*** Block opens ***
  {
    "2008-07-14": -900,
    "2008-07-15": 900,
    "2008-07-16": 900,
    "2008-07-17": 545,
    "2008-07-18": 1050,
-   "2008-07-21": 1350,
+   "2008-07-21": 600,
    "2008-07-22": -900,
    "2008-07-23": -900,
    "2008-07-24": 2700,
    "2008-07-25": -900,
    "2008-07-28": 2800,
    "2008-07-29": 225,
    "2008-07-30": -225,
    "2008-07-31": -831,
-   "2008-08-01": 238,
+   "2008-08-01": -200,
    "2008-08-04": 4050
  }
*** Block closes ***
*** Block opens ***
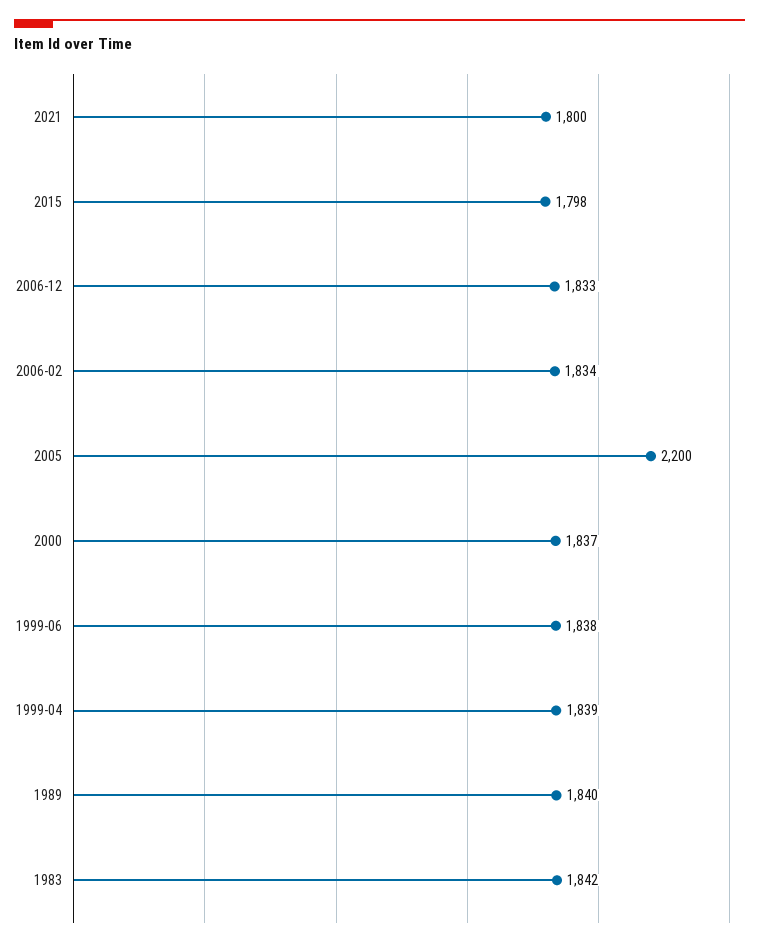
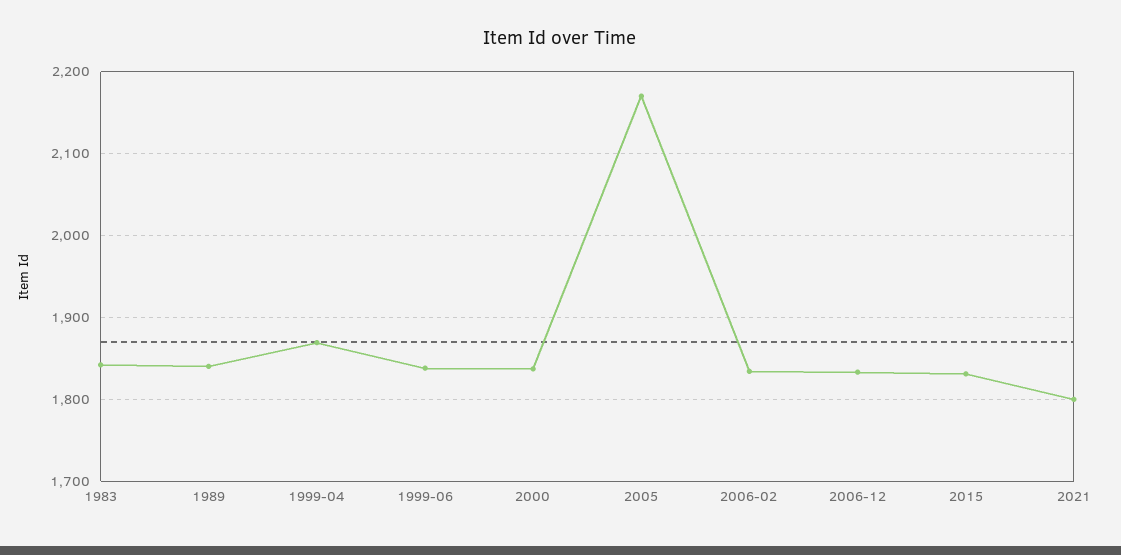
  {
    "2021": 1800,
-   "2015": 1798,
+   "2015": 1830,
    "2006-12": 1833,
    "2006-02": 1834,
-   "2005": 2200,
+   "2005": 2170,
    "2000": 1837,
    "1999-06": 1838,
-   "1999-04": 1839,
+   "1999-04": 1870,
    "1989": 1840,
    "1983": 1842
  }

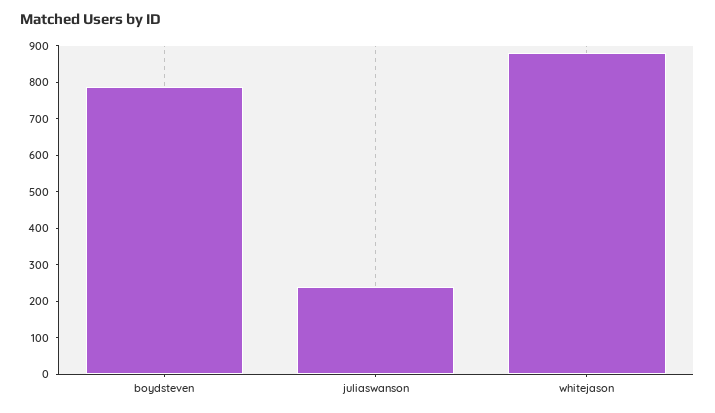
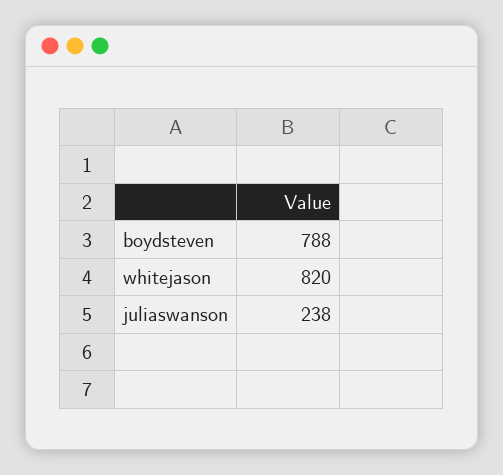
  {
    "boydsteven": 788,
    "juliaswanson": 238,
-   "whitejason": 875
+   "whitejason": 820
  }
*** Block closes ***
*** Block opens ***
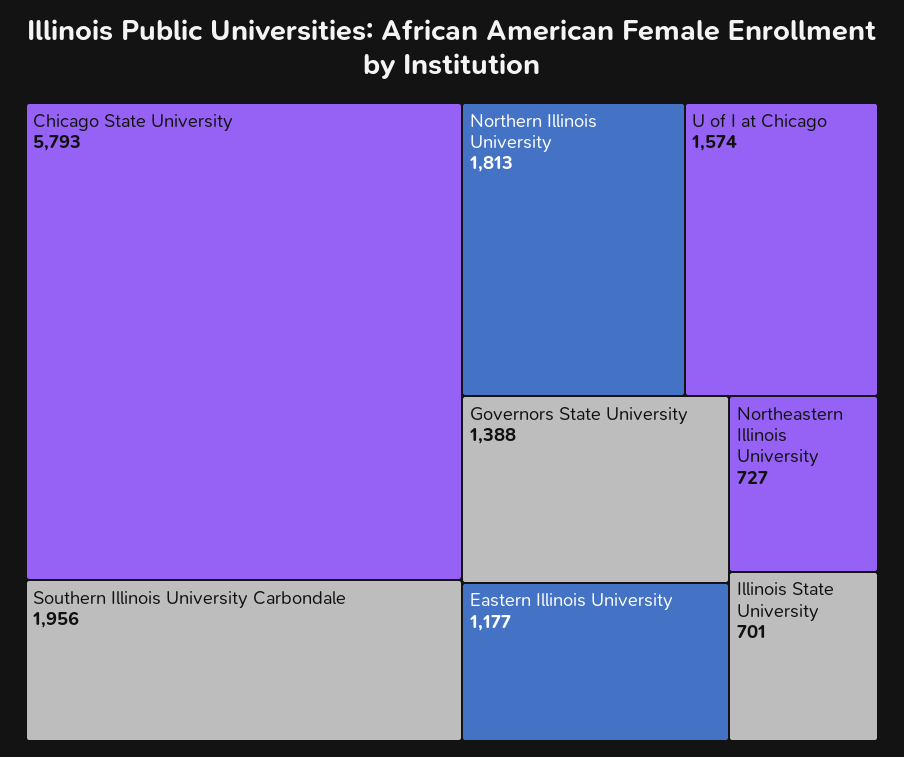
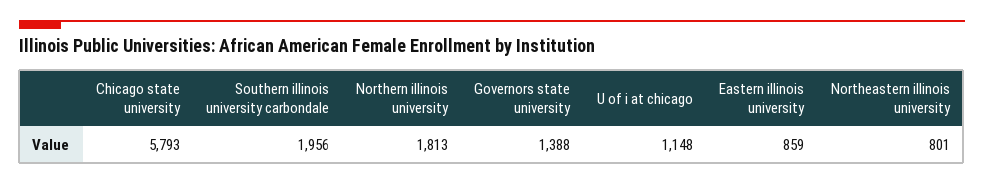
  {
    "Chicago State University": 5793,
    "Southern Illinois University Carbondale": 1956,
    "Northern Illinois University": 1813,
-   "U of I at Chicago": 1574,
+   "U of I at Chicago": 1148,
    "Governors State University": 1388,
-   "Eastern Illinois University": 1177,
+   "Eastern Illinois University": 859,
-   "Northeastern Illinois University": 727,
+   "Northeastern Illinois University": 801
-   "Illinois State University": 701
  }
*** Block closes ***
#### [WORK TO BE COMPLETED]
Scan the lines above for the word "Northeastern" and copy every one where it occurs.

#### [ANSWER SECTION]
-   "Northeastern Illinois University": 727,
+   "Northeastern Illinois University": 801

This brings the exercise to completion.